Guacamaya, March 8, 2025. This March 15 marks three years since Venezuelan workers last saw an increase in their minimum wage. Since then, they have faced the longest period without salary adjustments in the last 27 years, amid high inflation and a deep economic crisis.
On March 15, 2022, Nicolás Maduro announced an increase in the monthly minimum wage to 130 bolivars, equivalent to approximately 30 dollars at the time. This adjustment also included increases in retirement and pension benefits, as well as in the Cestaticket Socialista benefit. However, the raise failed to mitigate the effects of inflation and the devaluation of the bolivar, and as of today, it is worth just 1.99 dollars at the official exchange rate.
The government of Nicolás Maduro has implemented various measures to try to alleviate the situation, including the introduction of a “Comprehensive Minimum Income” program, which provides bonuses of up to 130 dollars. However, these bonuses, last updated in May 2023, do not affect benefits, pensions, or other labor rights, leading to criticism from unions and human rights organizations.
The non-governmental organization Provea has denounced that the wage stagnation has destroyed family income and savings, and that the government has replaced wages with an irregular bonus policy that does not provide labor benefits. Through X, the NGO described the economic model as “opaque” and added that it “seeks capital accumulation at the expense of the extreme precarization of decent employment and the use of cheap, semi-slave labor in the 21st century.”
Devaluation and Inflation: Impact on Purchasing Power
Since March 2022, when the last minimum wage increase was announced in Venezuela, this income has lost more than 90% of its value in dollars. That same year, the annual inflation rate reached 305.7%, a slowdown compared to previous years but still extremely high, according to data from the Venezuelan Finance Observatory (OVF).
Although inflation slowed to 193% in 2023 and 85% in 2024, the year-on-year rate as of February 2025 stood at 117%, according to the OVF. While the organization recorded a 3.9% expansion in economic activity during 2024, it attributed 70% of that growth to a significant increase in oil production, which rose by 12.3%, largely due to Chevron’s contribution.

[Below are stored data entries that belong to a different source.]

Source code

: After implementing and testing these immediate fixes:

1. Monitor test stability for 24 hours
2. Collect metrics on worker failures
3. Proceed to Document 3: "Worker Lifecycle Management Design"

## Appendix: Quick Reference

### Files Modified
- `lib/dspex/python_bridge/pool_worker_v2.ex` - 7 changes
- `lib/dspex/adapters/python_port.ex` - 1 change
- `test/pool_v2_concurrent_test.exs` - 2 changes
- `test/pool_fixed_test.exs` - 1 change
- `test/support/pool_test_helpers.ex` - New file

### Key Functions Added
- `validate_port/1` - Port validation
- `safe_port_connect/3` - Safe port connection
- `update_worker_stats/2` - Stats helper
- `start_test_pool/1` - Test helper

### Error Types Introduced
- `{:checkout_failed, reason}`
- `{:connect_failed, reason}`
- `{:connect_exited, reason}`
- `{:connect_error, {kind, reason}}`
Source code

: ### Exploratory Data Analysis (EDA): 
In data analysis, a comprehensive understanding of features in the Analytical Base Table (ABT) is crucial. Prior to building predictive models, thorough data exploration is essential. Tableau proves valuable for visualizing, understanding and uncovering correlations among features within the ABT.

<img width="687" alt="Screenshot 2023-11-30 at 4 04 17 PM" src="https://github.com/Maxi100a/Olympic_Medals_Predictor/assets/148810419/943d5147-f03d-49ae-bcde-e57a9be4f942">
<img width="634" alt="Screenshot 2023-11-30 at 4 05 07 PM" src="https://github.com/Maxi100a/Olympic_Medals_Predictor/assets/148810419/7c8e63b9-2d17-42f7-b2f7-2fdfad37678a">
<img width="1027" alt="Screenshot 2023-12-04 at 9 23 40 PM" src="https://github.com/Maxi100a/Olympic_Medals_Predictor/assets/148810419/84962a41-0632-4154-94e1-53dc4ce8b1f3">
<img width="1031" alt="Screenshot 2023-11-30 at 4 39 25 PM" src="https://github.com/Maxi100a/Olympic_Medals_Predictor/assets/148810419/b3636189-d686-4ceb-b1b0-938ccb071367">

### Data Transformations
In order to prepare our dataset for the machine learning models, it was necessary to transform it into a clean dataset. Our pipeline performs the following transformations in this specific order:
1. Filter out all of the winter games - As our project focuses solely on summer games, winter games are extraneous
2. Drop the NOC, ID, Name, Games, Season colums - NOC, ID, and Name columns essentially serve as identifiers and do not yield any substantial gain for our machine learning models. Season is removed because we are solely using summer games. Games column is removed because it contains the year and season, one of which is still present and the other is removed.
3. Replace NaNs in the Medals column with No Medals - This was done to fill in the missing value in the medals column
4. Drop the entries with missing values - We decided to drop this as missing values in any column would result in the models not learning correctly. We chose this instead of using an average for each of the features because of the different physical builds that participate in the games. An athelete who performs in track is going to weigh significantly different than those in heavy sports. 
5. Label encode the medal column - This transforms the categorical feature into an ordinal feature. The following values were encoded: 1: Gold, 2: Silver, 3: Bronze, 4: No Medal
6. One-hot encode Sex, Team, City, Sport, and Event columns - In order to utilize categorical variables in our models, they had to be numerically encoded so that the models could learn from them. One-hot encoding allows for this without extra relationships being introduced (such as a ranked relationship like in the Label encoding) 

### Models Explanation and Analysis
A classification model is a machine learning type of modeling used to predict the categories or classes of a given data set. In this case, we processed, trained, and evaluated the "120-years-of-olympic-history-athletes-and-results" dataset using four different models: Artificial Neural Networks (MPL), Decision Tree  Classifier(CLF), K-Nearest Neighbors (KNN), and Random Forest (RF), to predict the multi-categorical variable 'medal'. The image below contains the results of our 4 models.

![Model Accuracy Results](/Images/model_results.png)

With the recent revocation of the U.S. oil company’s license by the Donald Trump administration, the halt in its operations could result in a loss of between 4,000 and 4,500 million dollars for Venezuela, according to data from the firm Econalítica. This situation would affect the stability of the foreign exchange market and, of course, the purchasing power of the population.
Comparison with Other Latin American Countries
Compared to other Latin American countries, minimum wages in Venezuela have been significantly lower for years. At the beginning of 2025, the minimum wage in Venezuela remained at extremely low levels, with a value of approximately 2.5 dollars per month, according to a Bloomberg compilation.
In contrast, countries like Costa Rica and Uruguay have established much higher minimum wages, at 725.6 dollars and 505.5 dollars, respectively. Meanwhile, in Brazil, the minimum wage increased from 227 dollars to 244.7 dollars in 2025, representing a 7.5% increase. In Mexico, the minimum wage also rose by 12%, reaching 416.6 dollars per month.
These contrasts highlight the growing economic and social gap between Venezuela and its regional neighbors. While other Latin American countries strive to maintain their workers’ purchasing power in the face of inflation, in Venezuela, the minimum wage has remained stagnant and has drastically lost its real value.